### TEXTO FORNECIDO
Marília Luana Pinheiro de Paiva1

(Mestrado em Ciências Sociais Aplicadas- Universidade Estadual de Ponta Grossa)

PALAVRAS CHAVES: ROCK NACIONAL-HISTÓRIA- REDEMOCRATIZAÇÃO.

RESUMO: Este artigo tem a intenção de discutir a música como objeto de estudo da história, bem como

compreender através da letra “Estado Violência” da banda Titãs, aspectos que ela incorpora e evidencia

em suas letras, buscando através da metodologia análise do discurso, entender como se estabelece o

diálogo da cultura dos anos 1980. O processo de redemocratização do Brasil e as marcas de 20 anos de

ditatura no Brasil. Uma música considerado engajada devido o seu discurso marcado pela crítica social, o

que nós possibilita uma discussão sobre as marcas da ditadura e a geração dos anos 80 do rock brasileiro.

Através da música buscou se refletir sobre a crítica, suas ideologias e a relação com a realidade vivida,

pois a música esta diretamente ligada com o seu tempo, com as continuidades e com o tempo passado.

### INFORMAÇÕES FORNECIDAS
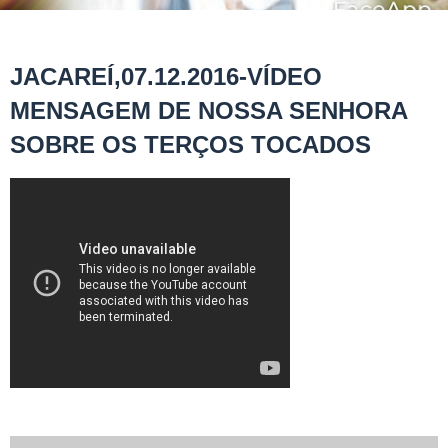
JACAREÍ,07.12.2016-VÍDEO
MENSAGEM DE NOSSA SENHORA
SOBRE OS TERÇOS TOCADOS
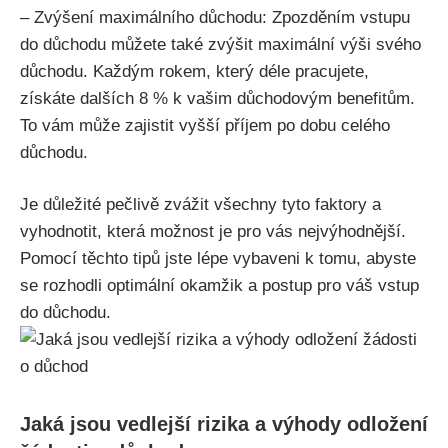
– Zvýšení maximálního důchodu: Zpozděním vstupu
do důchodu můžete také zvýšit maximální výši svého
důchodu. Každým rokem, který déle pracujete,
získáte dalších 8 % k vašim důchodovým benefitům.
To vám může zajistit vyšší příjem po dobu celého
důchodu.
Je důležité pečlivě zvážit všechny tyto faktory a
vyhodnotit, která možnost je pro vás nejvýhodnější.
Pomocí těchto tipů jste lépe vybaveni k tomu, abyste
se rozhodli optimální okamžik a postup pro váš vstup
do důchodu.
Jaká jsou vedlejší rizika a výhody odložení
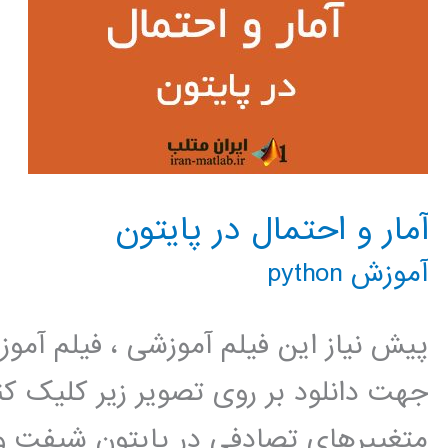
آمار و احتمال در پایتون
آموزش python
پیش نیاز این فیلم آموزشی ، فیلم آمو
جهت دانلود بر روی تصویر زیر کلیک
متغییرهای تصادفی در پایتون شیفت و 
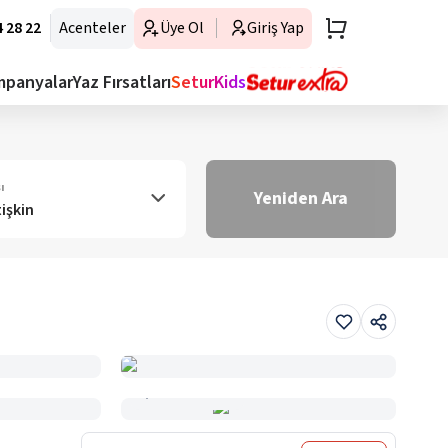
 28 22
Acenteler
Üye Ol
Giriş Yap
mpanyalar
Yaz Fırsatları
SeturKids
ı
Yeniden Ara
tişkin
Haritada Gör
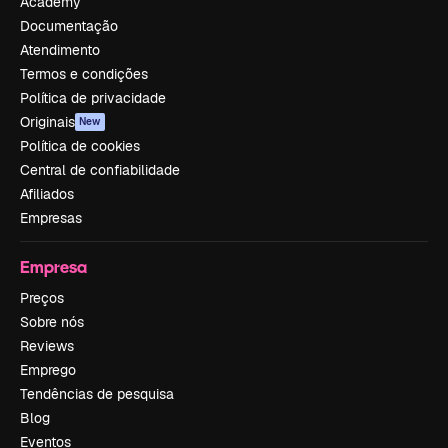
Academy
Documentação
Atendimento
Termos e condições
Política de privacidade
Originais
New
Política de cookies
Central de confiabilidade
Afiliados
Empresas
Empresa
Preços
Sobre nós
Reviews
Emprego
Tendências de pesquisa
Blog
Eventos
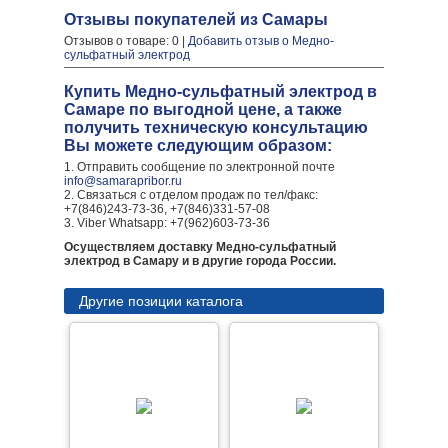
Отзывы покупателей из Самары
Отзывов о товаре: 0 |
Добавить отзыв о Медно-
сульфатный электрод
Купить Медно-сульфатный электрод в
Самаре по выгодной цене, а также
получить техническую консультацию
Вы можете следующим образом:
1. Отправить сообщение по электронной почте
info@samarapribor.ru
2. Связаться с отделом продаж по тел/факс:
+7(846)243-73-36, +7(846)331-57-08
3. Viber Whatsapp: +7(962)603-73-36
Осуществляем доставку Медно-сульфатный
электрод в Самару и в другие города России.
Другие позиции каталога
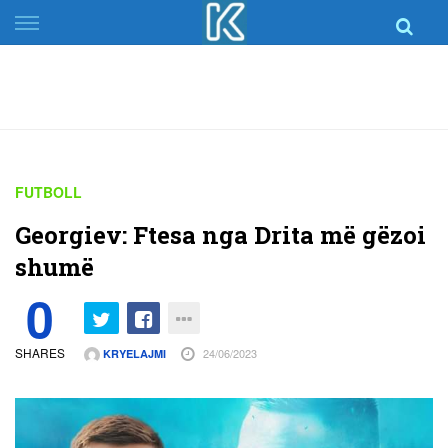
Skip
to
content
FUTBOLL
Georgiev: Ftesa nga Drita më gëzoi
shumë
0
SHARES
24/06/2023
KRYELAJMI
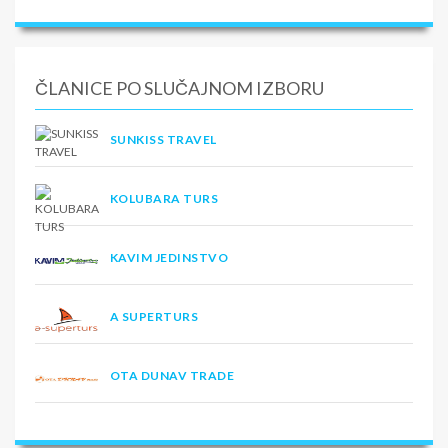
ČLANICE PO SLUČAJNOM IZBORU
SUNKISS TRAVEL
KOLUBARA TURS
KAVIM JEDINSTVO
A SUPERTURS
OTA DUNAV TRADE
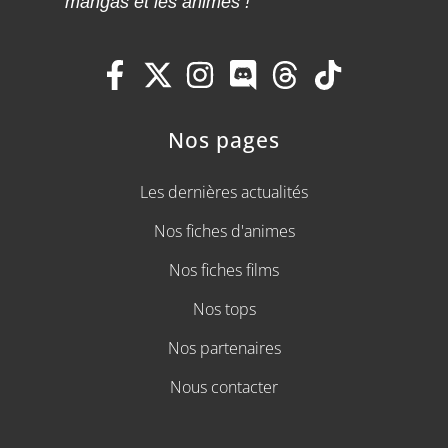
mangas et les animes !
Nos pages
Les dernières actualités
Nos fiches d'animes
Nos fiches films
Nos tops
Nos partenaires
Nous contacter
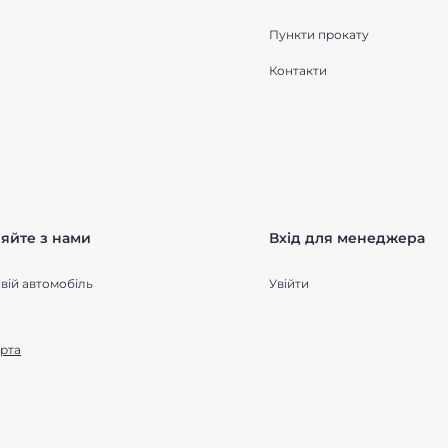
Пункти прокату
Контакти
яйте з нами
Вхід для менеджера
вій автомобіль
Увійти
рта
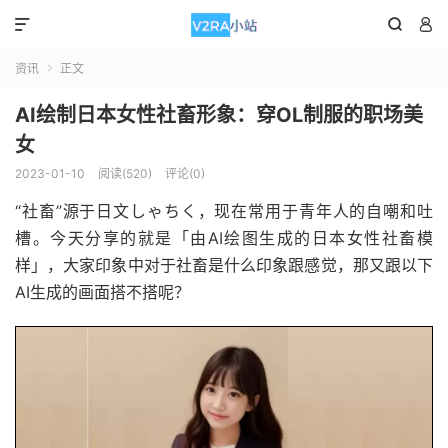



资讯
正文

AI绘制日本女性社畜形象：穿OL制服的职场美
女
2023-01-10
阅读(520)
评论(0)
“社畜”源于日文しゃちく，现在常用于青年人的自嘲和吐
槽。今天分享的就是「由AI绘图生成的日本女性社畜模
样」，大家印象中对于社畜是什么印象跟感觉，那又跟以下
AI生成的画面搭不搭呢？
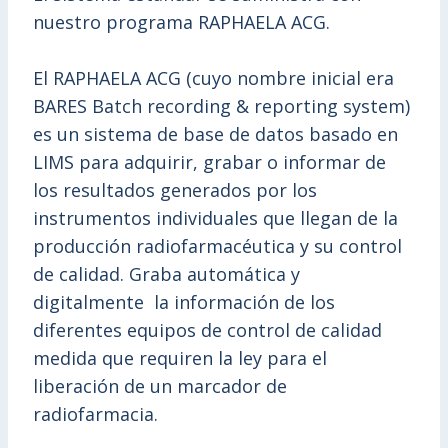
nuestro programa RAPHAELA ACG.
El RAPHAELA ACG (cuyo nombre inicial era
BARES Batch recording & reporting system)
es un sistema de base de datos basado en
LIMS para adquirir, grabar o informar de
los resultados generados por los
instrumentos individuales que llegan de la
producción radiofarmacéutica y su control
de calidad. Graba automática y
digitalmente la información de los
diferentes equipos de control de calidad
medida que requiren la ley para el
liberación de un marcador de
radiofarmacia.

### OBJETIVO DO EXERCÍCIO
Escreva a continuação do texto sobre a música “Estado Violência”, dos Titãs, a partir da frase seguinte à última apresentada.

### RESPOSTA AO EXERCÍCIO
ABSTRACT: This article intends to discuss the history of music as an object of study, as well as

understanding through Titãs’s “Estado Violência” lyrics, aspects that it embodies and demonstrates in

their lyrics, searching through discourse analysis methodology, understand how the culture of dialogue in

the 1980’s has been established. The democratization process in Brazil and the marks of 20 years of

dictatorship in Brazil. A song considered to be engaged because their speech marked by social criticism,

which allow us dictatorship marks discussion and the Brazilian rock 80’s generation. Through the music,

proposing to reflect about the criticism, their ideologies and the relationship with their lived reality,

because the music is directly linked with their time, and the continuities of the past time.

KEYWORDS: NATIONAL- ROCK- HISTTORY – REDEMOCRATIZATION.

Segundo Napolitano, a música não é apenas boa para se ouvir, mas para se

pensar. O que Napolitano chamou de música popular, e que particularmente chamamos

de canção, é um produto do século XX. (NAPOLITANO, 2002, p.8) A música também

possui uma identidade própria e está conectada com outras formas da produção e do

consumo culturais. Ela tem a função de comunicar, de dialogar com o ouvinte, o que faz

das suas letras grandes disseminadoras de ideologias, crenças e de um conjunto de

ideias presente no seu tempo e espaço, afirmando-se como produto identitário de um

grupo social. Como diz Ross,

A partir de meados do século XIX, as plateias se acostumaram a adotar a

música como uma espécie de religião secular ou política espiritual,

1 Graduada em História licenciatura pela Universidade Estadual de Ponta Grossa, 2013. Mestranda em

Ciências Sociais Aplicadas pela Universidade Estadual de Ponta Grossa 2014-2015.

investindo-a com mensagens tão urgentes quantas vagas. As sinfonias de

Beethoven prometem liberdade política e pessoal; as óperas de Wagner

inflamam a imaginação de poetas e demagogos; os balés de Stravinsky

liberam energias primais; os Beatles incitam uma revolta contra antigos

costumes sociais. Em qualquer momento da história, existem alguns

compositores e músicos criativos que parecem deter os segredos da época.

(ROSS, 2011, p. 12)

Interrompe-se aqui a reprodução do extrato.